The pastor of this church is a graduate of Bob Jones University, a notoriously anti-Catholic institution in Greenville, South Carolina, and for several months now has run an article in our community's weekly newspaper calling Catholic doctrine on Baptism "false." My pastor, Father C, has recently had some trouble with a member of the fundamentalist church's flock:

In his dealings with our parish's bank, Father has had several interactions, both over the phone and in person, with a particular teller. Despite his repeated efforts to explain that his proper title is "Father," this woman has steadfastly refused to call him anything but "Mr C." When asked why she refused to call him "Father," she replied that she couldn't do so, as (according to her) Jesus prohibited use of that title in Matthew 23:9:

Call no one on earth your father, for you have but one Father in heaven. (Mt 23:9, NAB)

Father contacted the bank's human resources department to complain, and got a sympathetic ear, but not much else, so he's considering moving the parish's accounts to another bank.

We are blessed in America with a Constitution and Bill of Rights that guarantee, among other things, freedom of religion. As much as I disagree with and, frankly, dislike, what the teller has been taught in her church, she still has the right to believe what she does, and I won't begrudge her that right. On the other hand, that same Constitution and Bill of Rights give us, albeit not explicitly, the right to take our business to whatever companies we please. If I don't like the fact that a particular employee, while otherwise polite, refuses to render me a basic courtesy, then I don't have to continue going to that business.

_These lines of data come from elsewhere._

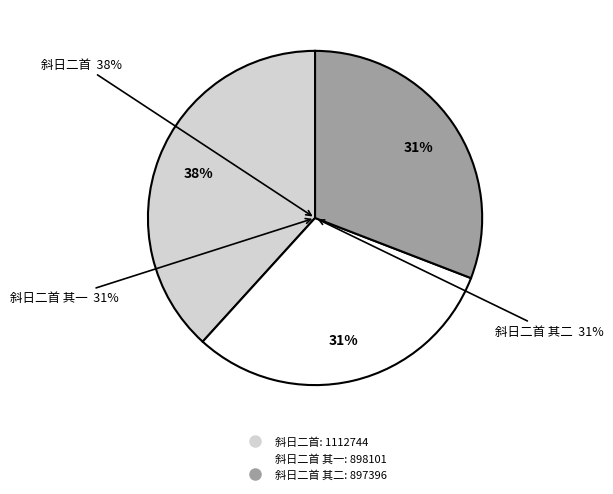

True or false: 斜日二首 其一 accounts for 31% of the total.

True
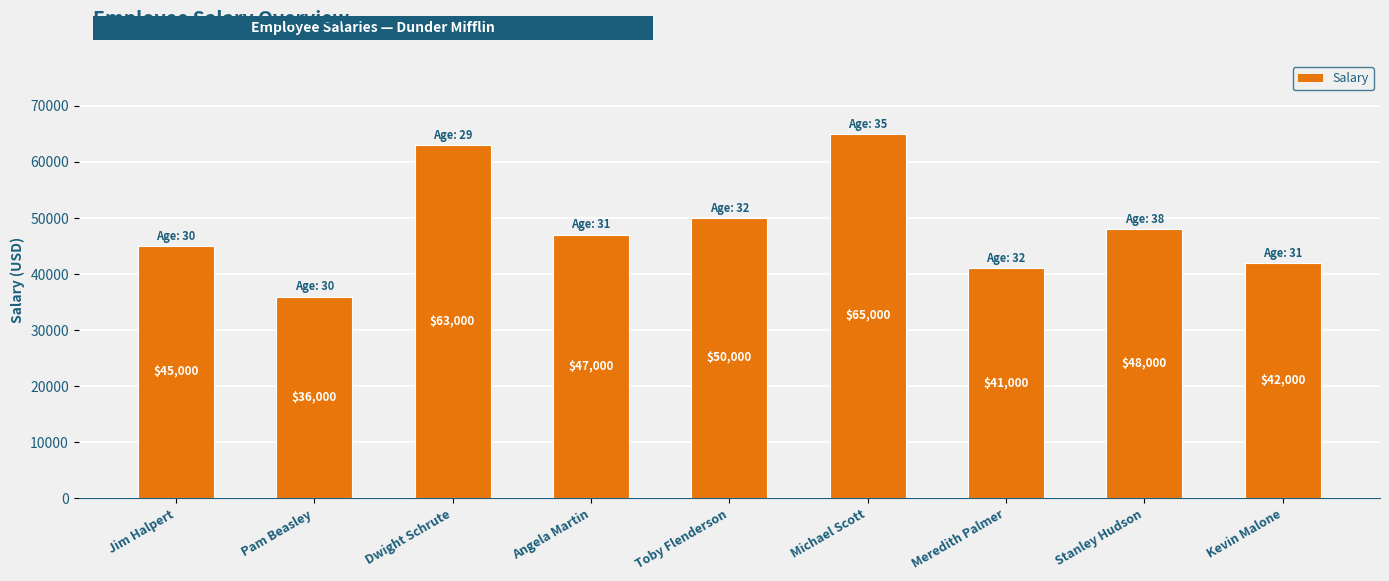

What is the label of the 2nd bar from the left?

Pam Beasley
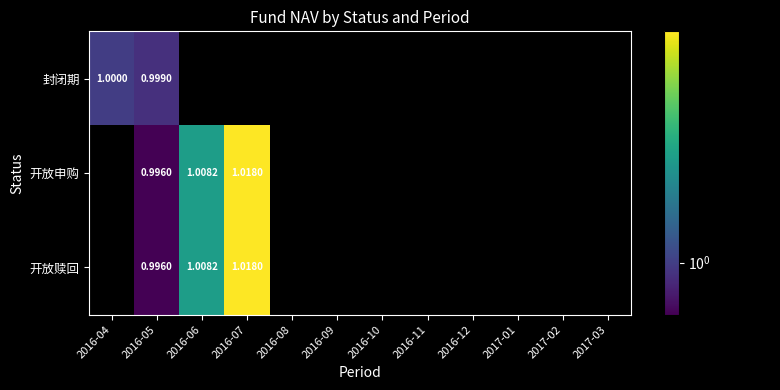

Is the value of 开放申购 at 2016-04 greater than the value of 开放赎回 at 2016-05?

No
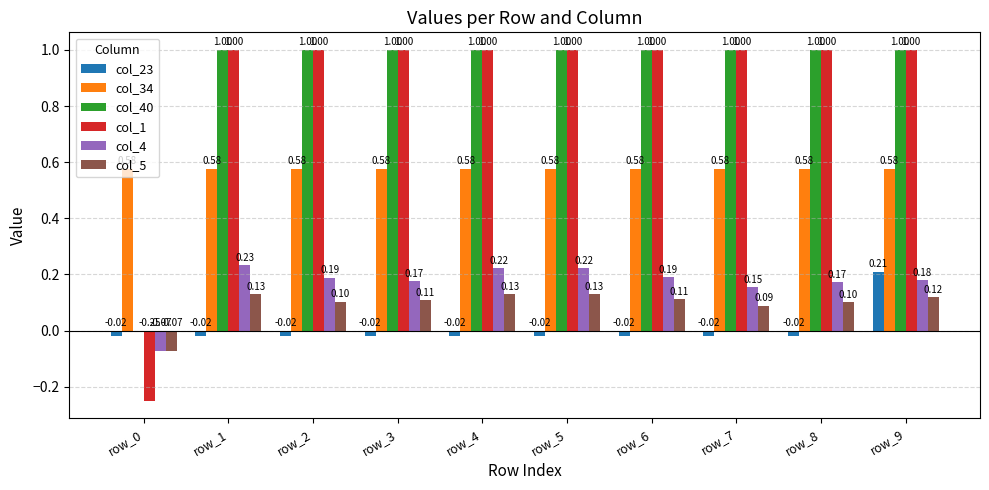

What is the highest value of the col_40 series?

1.0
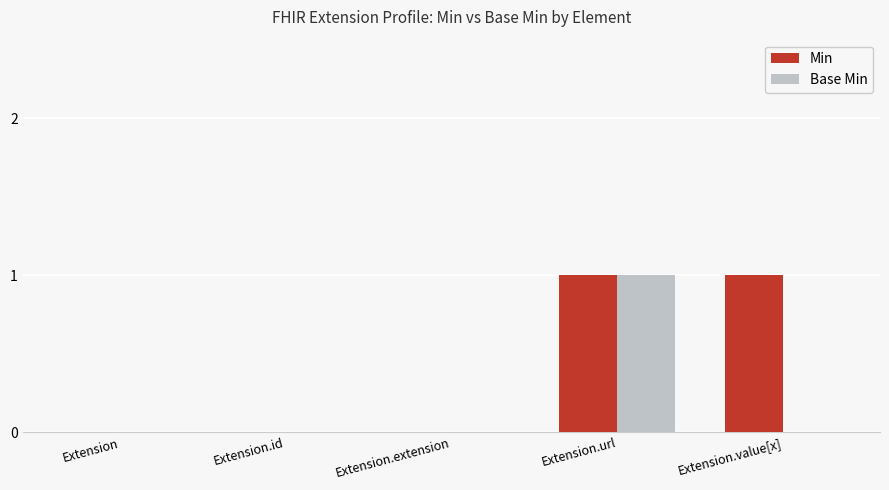

How many groups of bars are there?

5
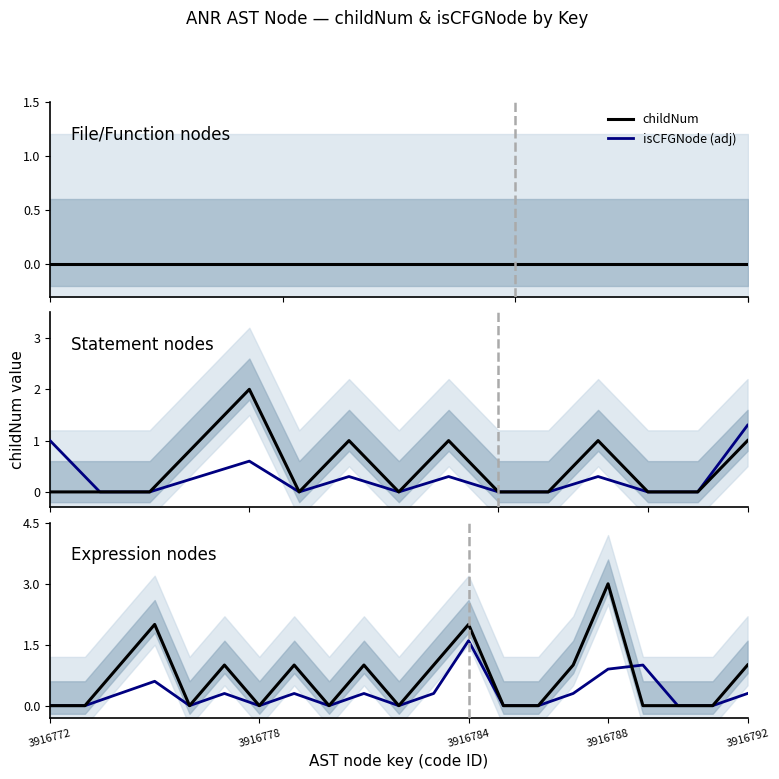

Count the number of data series in this chart.

2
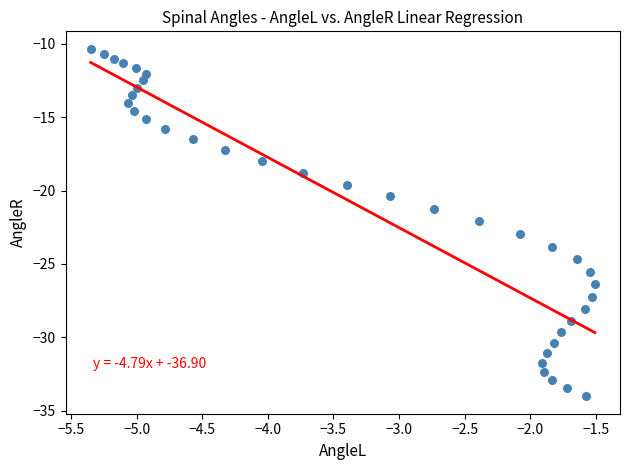

What is the range of X values (max minus min)?

3.8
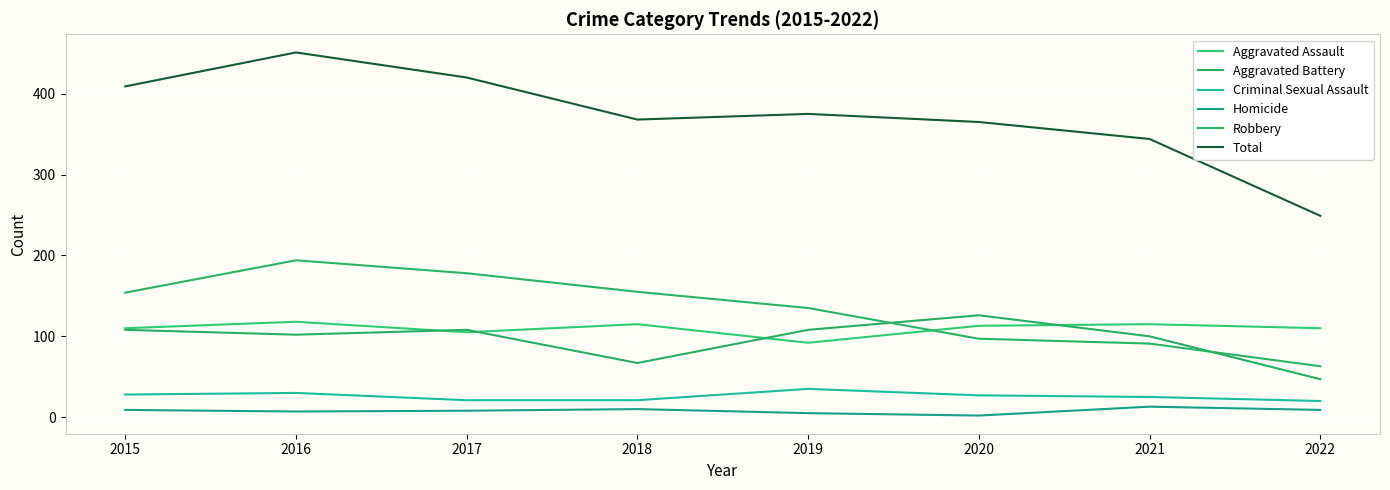

The Robbery series shows 251 at 2015. True or false?

False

The same principle applies with pharmacists and other medical professionals who exercise their privileges under medical conscience clauses, provisions in some state laws and corporate policies that allow a professional or institution to refuse to provide a product or service contrary to conscience (e.g. no abortions or prescriptions for contraceptives at a Catholic hospital). If, say, a woman wants to take "the pill," and her physician refuses to do so on moral grounds, the woman is just as free to get a second opinion from a doctor who has no such qualms as Father C is to take his banking business somewhere he'll get the courtesy he's owed.

Yet to think that there are people out there who don't seem to get this simple principle—the ones who'd love to force doctors and pharmacists and hospitals to act against their consciences....

PS: Getting back to the original premise of this post, Catholic Answers has a useful refutation of our fundamentalist friends' "call no man father" misinterpretation here.

1 comment:

  1. Chris,
    Compelling post. Anti-RC bias has never gone away. But it is still a bit of a jolt when it is so blatantly on display as you describe.
    Perhaps Father C could have, without any concession to his rightful stance, opted to request the teller to simple address him as "reverend." That might have nipped the exacerbation of the stand-off, the resultant commentary by the Bob Jones "minister," and been a charitable witness to our faith as Christians.